(Saved data entries)
----
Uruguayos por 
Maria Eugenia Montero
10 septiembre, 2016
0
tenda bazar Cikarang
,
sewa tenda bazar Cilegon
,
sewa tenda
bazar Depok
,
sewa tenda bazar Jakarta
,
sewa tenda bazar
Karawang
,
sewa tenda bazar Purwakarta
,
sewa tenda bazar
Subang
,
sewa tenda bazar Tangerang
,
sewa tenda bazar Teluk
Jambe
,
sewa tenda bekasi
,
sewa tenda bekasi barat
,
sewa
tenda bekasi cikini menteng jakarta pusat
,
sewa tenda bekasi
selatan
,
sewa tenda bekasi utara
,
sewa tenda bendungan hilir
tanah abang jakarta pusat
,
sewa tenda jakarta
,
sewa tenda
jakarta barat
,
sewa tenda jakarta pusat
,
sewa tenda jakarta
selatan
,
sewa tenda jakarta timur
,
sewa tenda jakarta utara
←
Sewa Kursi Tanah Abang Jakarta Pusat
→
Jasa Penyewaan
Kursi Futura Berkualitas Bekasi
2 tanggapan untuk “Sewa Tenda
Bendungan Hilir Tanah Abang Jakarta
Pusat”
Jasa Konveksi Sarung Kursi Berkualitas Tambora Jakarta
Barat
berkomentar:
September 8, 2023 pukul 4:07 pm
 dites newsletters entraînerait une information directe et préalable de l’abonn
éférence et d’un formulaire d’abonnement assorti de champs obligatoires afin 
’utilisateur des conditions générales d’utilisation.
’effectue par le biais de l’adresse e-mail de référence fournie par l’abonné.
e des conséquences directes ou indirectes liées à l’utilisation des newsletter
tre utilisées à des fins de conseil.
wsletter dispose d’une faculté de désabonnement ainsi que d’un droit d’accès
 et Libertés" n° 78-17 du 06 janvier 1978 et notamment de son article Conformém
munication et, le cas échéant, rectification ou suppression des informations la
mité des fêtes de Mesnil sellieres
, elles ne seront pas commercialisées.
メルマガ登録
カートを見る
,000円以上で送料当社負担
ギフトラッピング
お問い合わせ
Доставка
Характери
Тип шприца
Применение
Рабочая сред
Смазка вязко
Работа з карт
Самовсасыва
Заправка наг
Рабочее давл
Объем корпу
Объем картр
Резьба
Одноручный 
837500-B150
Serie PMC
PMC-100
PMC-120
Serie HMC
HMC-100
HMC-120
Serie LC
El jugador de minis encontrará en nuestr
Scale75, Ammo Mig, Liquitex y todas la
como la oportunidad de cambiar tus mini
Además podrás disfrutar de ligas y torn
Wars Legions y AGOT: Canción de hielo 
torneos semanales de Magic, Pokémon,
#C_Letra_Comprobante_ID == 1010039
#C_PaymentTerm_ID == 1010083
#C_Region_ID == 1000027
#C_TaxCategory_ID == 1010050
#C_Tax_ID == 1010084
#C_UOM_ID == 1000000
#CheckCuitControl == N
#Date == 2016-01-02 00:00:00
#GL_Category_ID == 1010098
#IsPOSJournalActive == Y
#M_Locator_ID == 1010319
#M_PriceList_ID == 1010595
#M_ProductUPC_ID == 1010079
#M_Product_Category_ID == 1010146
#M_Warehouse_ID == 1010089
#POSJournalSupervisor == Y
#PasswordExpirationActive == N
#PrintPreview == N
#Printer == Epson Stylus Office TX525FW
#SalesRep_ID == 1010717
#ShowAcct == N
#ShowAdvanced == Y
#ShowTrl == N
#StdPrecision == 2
----
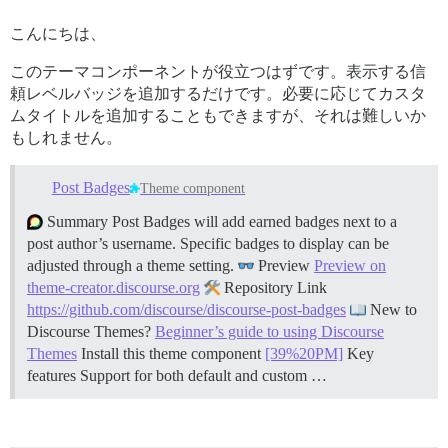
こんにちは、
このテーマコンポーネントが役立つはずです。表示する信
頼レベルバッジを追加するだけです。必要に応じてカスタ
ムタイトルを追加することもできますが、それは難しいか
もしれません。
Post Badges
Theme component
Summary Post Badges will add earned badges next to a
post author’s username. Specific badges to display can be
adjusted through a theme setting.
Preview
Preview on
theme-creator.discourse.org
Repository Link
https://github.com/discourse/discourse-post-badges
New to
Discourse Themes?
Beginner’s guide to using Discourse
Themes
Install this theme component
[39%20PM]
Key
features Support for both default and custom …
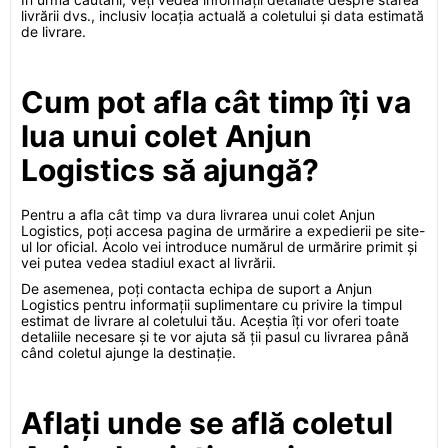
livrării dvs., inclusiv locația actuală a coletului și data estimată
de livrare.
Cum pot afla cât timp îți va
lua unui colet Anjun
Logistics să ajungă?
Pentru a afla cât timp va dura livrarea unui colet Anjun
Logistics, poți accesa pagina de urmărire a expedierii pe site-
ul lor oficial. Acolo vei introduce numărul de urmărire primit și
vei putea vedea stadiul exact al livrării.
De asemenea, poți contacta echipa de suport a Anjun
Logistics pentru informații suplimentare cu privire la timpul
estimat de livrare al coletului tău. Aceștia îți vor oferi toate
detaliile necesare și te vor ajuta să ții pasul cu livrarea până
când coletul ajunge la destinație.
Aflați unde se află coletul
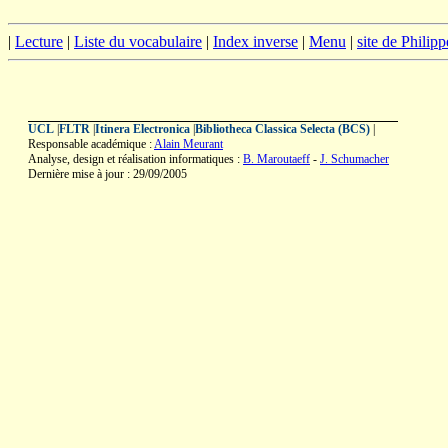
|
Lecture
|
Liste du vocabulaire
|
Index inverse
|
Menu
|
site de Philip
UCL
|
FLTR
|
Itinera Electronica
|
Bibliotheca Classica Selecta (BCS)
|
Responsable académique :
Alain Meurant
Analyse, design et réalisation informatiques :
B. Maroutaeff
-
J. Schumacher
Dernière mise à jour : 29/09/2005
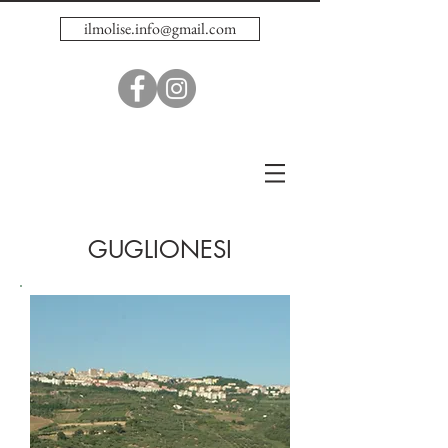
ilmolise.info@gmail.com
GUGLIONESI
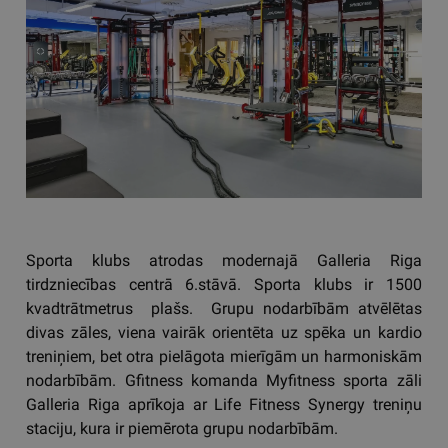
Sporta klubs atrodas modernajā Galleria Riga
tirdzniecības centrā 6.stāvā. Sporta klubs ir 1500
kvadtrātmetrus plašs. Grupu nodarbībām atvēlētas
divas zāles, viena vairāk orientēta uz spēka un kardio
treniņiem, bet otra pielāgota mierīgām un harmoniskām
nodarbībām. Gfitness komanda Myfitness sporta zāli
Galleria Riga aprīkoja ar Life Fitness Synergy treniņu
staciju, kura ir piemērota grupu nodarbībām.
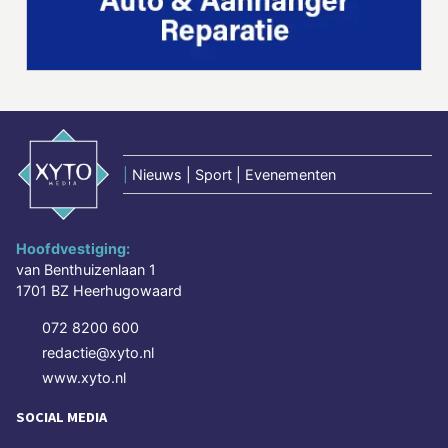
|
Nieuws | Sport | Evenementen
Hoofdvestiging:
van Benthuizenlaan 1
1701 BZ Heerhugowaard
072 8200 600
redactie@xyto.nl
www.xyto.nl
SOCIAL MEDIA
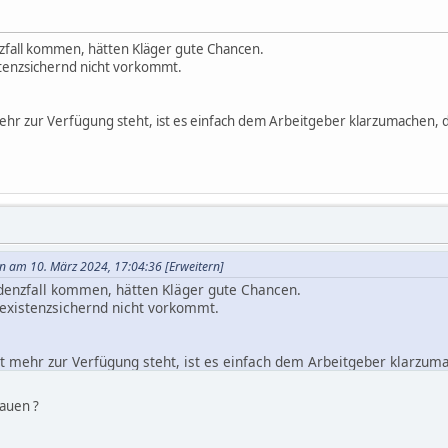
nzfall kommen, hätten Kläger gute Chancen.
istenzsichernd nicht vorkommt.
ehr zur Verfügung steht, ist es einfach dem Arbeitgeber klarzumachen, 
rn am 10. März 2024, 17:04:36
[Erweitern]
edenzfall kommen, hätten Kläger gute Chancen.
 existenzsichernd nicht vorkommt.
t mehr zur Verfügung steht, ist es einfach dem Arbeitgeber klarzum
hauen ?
----
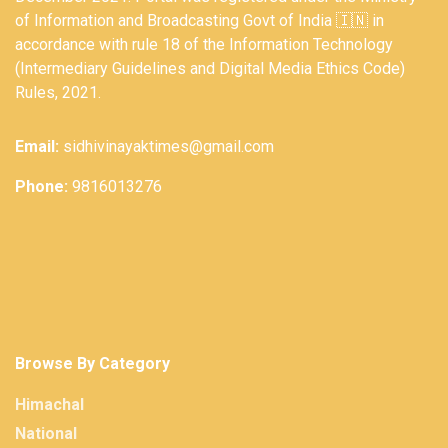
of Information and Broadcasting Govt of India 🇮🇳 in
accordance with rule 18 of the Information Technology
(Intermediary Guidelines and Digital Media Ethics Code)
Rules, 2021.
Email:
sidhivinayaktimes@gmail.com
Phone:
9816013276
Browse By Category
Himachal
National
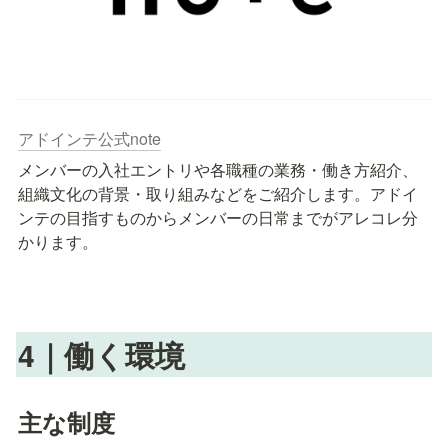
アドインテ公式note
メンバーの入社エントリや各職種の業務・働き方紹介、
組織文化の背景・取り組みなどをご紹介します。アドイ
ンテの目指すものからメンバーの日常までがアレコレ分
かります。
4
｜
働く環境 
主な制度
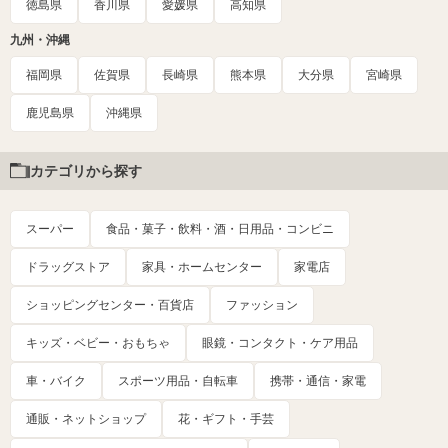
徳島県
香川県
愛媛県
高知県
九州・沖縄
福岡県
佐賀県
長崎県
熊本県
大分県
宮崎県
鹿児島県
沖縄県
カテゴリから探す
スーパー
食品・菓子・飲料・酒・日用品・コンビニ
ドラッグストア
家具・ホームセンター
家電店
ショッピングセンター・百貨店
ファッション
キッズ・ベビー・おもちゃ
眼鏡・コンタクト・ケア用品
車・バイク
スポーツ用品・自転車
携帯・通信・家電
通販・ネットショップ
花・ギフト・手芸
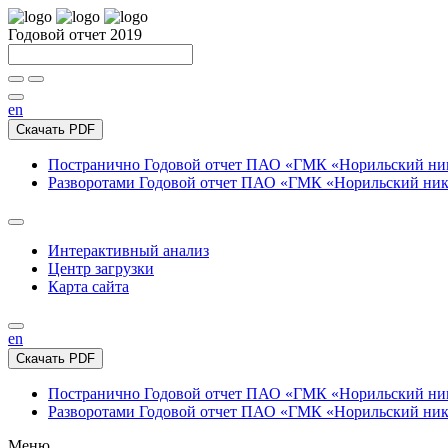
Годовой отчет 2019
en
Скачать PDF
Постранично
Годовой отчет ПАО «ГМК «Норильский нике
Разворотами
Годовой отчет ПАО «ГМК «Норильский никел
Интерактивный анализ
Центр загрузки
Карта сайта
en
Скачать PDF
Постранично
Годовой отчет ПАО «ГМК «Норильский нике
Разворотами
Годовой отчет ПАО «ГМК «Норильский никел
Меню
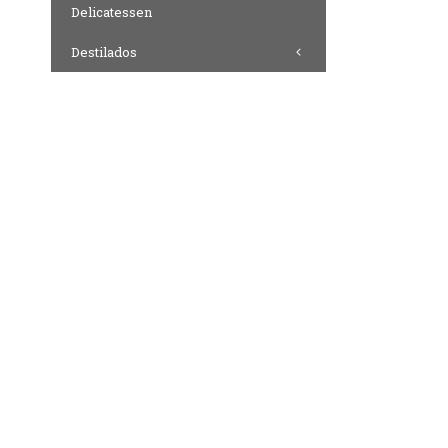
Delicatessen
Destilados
----
## Task details
Take every line from the records above that has the word "unui" and copy it.

## Answer for the task
lua unui colet Anjun
Pentru a afla cât timp va dura livrarea unui colet Anjun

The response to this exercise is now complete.